Pärchen- und Singlebadezimmer - So erkennen Sie die Unterschiede

11.05.2015 10:00 von Trendbad24-Blog

Unterschiede bei Pärchen- und Singlebadezimmer

Wenn es um die tägliche Körperpflege geht, sind die Bedürfnisse von Männlein und Weiblein doch grundverschieden. Nein, das heißt nicht, dass die Männer Waschmuffel sind und den korrekten Gebrauch einer Klobürste nicht beherrschen würden - es geht schlicht um die biologisch bedingten Bedürfnisse.

Geschlechterunterschiede im Badezimmer? Klar!

Er braucht einen Spiegel mit viel Licht, der sich einstellen lässt und möglichst ein Waschbecken darunter. Warum? Wegen der Rasur. Die Herren mit starker Gesichtsbehaarung kennen das Problem: Es muss hell sein und Wasser in der Nähe bewährt sich zwecks leichter Reinigung.

Die Damen brauchen dagegen das Licht in der Dusche, denn dort rasieren sie sich gewöhnlich die Beine. Männer legen oft Wert auf eine Badewanne, in der man sich auch ausstrecken kann, während die Damen eher die Extras wie Lichtspiele oder Sprudelfunktion schätzen. Es gibt durchaus Geschlechterunterschiede im Badezimmer, die sich fernab von Schminktisch und Nasenhaarschneider bewegen. Im Pärchen-Badezimmer treffen sie aufeinander.

Nur für Singles: Klein und praktisch

Das typische Badezimmer für Singles:

  • einfache Nasszelle mit Duschkabine
  • Waschbecken
  • Toilette 
  • Spiegel

Beleuchtung und Regale lassen sich individuell gestalten, aber für Flexibilität ist auf den meist weniger als 6 qm kein Platz.
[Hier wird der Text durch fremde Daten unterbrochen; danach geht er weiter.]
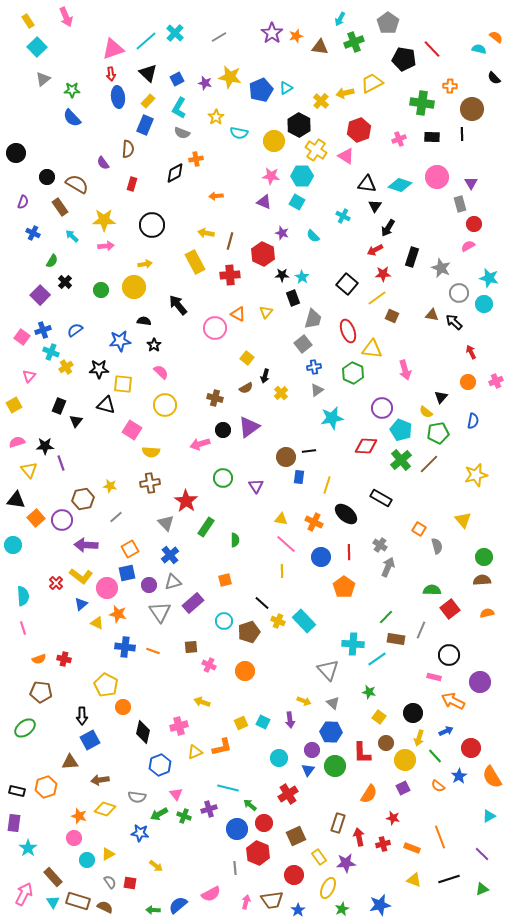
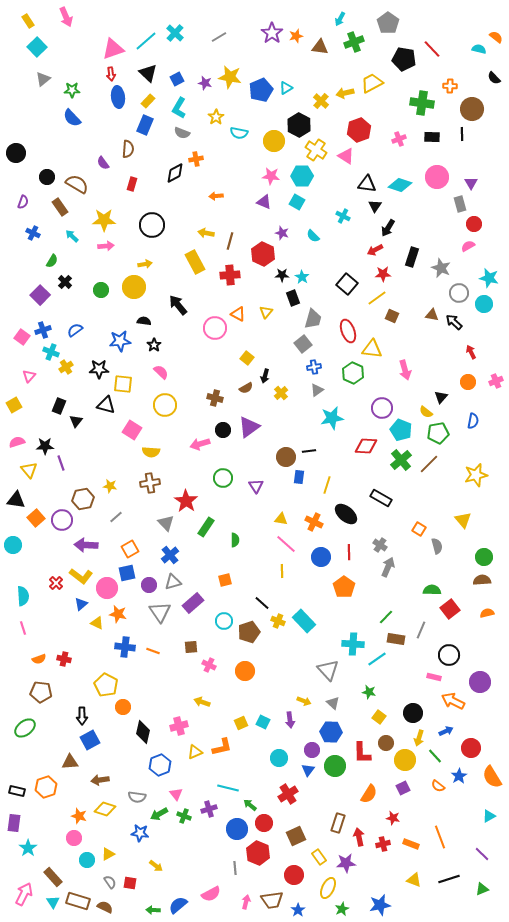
orange rectangle at (412, 848): moved 1 px left, 4 px up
Wenn Partner oder Partnerin einziehen, wird es nicht nur vom reinen Raumangebot her eng, sondern es gibt tatsächlich oft genug Streit bezüglich der Nutzung. Spätestens bei langen Haaren im Waschbeckenabfluss und nicht zugeschraubten Zahnpastatuben ist es normalerweise aus mit der verliebten Harmonie. Zwei Personen in einer normalen Badewanne? Auch das geht selten gut, da der Europäer zu groß dafür ist.

Wellness & Romantik

Romantik & Wellness im Pärchen-BadezimmerPärchen-Badezimmer sind weniger auf Pragmatismus als vielmehr auf Wellness und Romantik ausgelegt. Zwei Waschbecken mit jeweils eigener Ablage sorgen dafür, dass sich jeder ausbreiten kann, wie er oder sie das gerne will. Eine optisch getrennte Toilette garantiert die Privatsphäre.
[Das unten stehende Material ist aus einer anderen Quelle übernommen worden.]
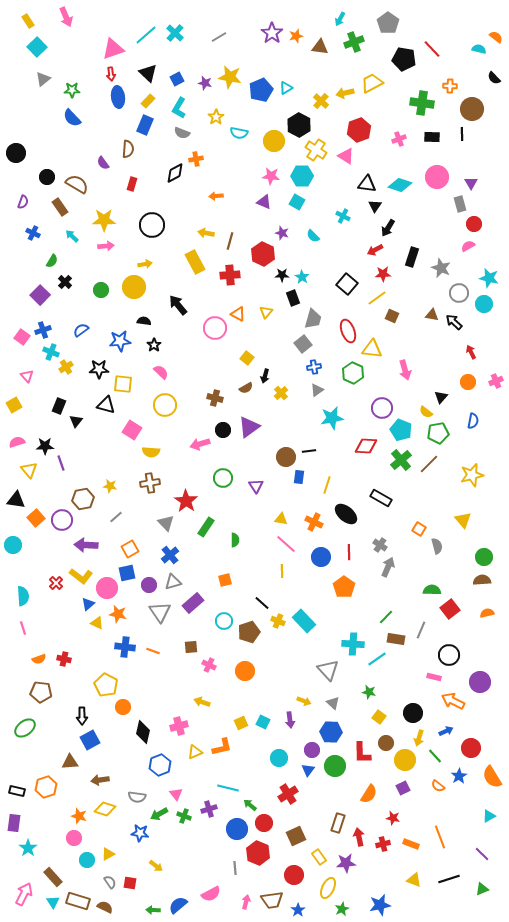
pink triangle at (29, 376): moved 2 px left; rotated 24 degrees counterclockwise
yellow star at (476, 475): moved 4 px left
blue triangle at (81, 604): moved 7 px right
Bidet und Urinal können ergänzt werden. Wenn Sie eine Duschkabine kaufen, sollte diese etwas größer ausfallen, denn Duschen kann man auch gut zu zweit - nicht selten findet hier das Vorspiel zu romantischen Begegnungen statt. Das gilt auch für die Badewanne: Statt einer schmalen, langen Wanne zum Liegen sind für Pärchen etwas kürzere Wannen, die dafür breiter ausfallen, optimal.

Alles eine Frage der Perspektive

Ein Badezimmer dient nicht nur der körperlichen Reinigung, sondern auch der seelischen Regeneration. Vor allem für Paare ist es wichtig, dass sie sich im Badezimmer sowohl alleine zurückziehen als auch zu Zweit die Zeit genießen können. Wellnessduschen, größere Sitzbadewannen, optisch getrennte Bereiche innerhalb des Badezimmers und ein dezentes Design, das die Lichtführung einschließt, sind optimal für Badezimmer, die von Paaren genutzt werden.